* ESTRATTO FORNITO
■ ■ ■

Ne risulta che il Tar non ritiene possibili, nel presente giudizio, ulteriori accertamenti; né possono trovare ingresso le verifiche tecniche richieste dalla parte ricorrente, sia per le plurime ragioni ostative già evidenziate, sia per il fatto che il quesito prospettato dalla parte è volto a richiedere ai tecnici se l’impiego del bioliquido in questione avrebbe, rispetto ad altri combustibili tradizionali presenti nell’allegato X, un impatto ambientale positivo, richiesta che non è neppure coerente con le indicazioni della Corte. Infatti non è mai stato messo in discussione né dalla Provincia, né nell’ordinanza di rinvio pregiudiziale, né dalla stessa Corte di giustizia, che ne ha preso atto, il bilancio ambientale positivo dell’operazione proposta; a tutto concedere l’accertamento evocato dalla Corte riguarda l’assoluta (o ragionevolmente tale) mancanza di incidenze ambientali o sulla salute negative rispetto alla combustione di questo tipo di sostanza, valutazione che, nell’impostazione suggerita dalla Corte, sembra prescindere dalla comparazione con i combustibili già autorizzati ed in commercio.

In siffatto quadro, da ultimo, ritiene il Tar che non si verifichi necessariamente, tuttavia, il paventato difetto di effettività della tutela che la ricorrente adombra.

La pronuncia della Corte non può infatti che essere interpretata ed applicata compatibilmente con gli strumenti di tutela di cui l’ordinamento nazionale dispone nel suo insieme.

■ ■ ■

* MATERIALE FORNITO
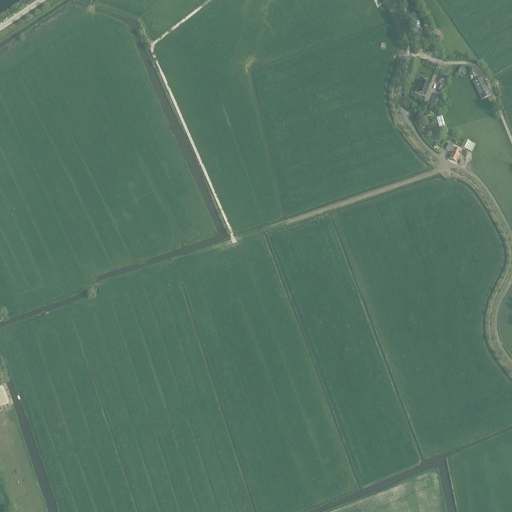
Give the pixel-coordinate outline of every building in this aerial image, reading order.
[(469,71),(469,70),(469,69),(468,67),(467,67),(466,66),(465,66),(464,65),(462,66),(461,66),(460,67),(458,69),(458,70),(458,71),(458,72),(458,73),(459,75),(461,76),(463,77),(465,77),(466,76),(467,75),(469,73),(469,72),(469,71)] [(439,76),(437,83),(444,85),(446,78),(439,76)] [(481,100),(487,97),(491,95),(482,77),(473,82),(481,100)] [(425,95),(430,84),(425,83),(422,81),(418,92),(425,95)] [(434,93),(430,105),(438,108),(442,96),(434,93)] [(461,147),(467,150),(471,143),(465,140),(461,147)] [(449,143),(446,150),(450,152),(450,151),(453,152),(450,159),(456,162),(459,155),(458,154),(460,151),(452,147),(453,145),(449,143)]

■ ■ ■

* INDICAZIONI
Rispondi alle domande seguenti sull'estratto fornito.
1. Secondo l'estratto, chi non ha mai messo in discussione il bilancio ambientale positivo dell'operazione proposta?
2. In quale allegato si trovano i combustibili tradizionali con cui il quesito della parte ricorrente vuole confrontare il bioliquido?
3. Con che cosa deve essere compatibile l'interpretazione e l'applicazione della pronuncia della Corte?

* SOLUZIONE
1. La Provincia, l'ordinanza di rinvio pregiudiziale e la Corte di giustizia.
2. Nell'allegato X.
3. Con gli strumenti di tutela di cui l'ordinamento nazionale dispone nel suo insieme.